**TO-DO ITEM:** Copy out every line of the records where the string "Done" occurs.

____

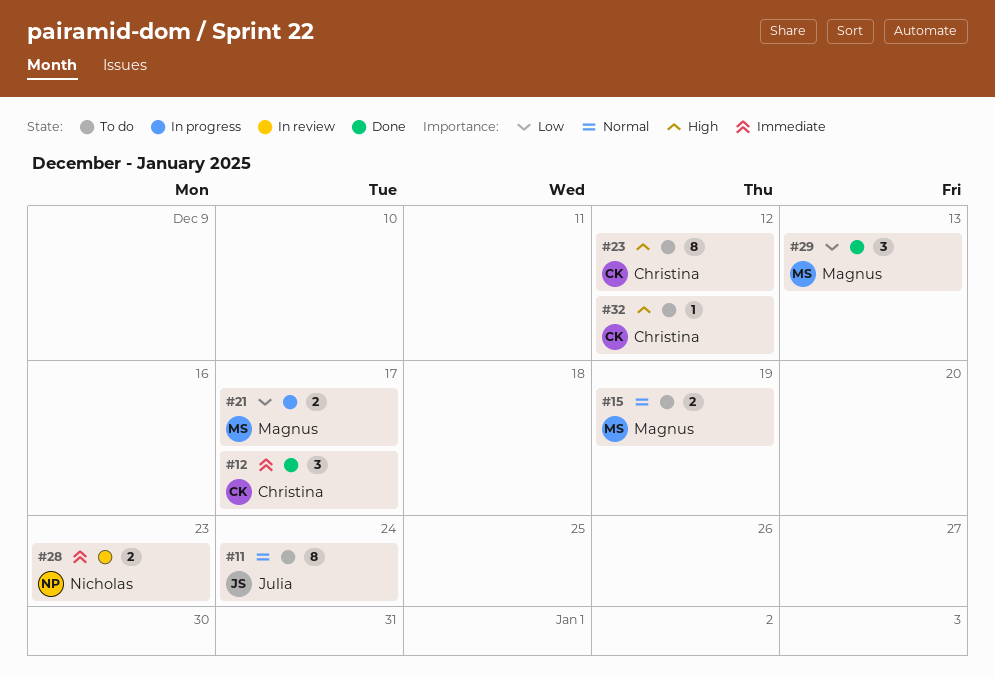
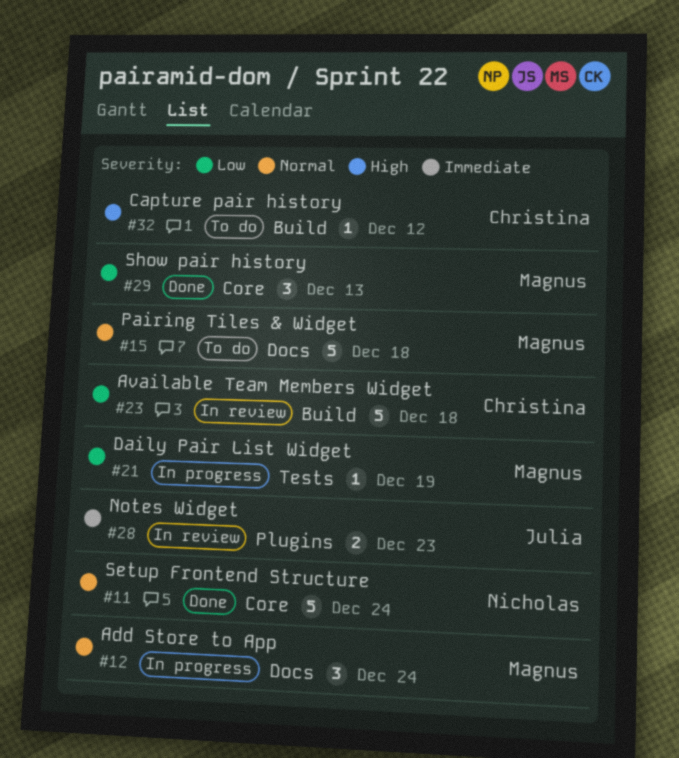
#11, status: To do -> Done
#11, owner: Julia -> Nicholas
#11, estimate: 8 -> 5
#12, status: Done -> In progress
#12, owner: Christina -> Magnus
#12, priority: Immediate -> Normal
#12, due: Dec 17 -> Dec 24
#15, estimate: 2 -> 5
#15, due: Dec 19 -> Dec 18
#21, estimate: 2 -> 1
#21, due: Dec 17 -> Dec 19
#23, status: To do -> In review
#23, priority: High -> Low
#23, estimate: 8 -> 5
#23, due: Dec 12 -> Dec 18
#28, owner: Nicholas -> Julia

____

**ANSWER SPACE:**
#11, status: To do -> Done
#12, status: Done -> In progress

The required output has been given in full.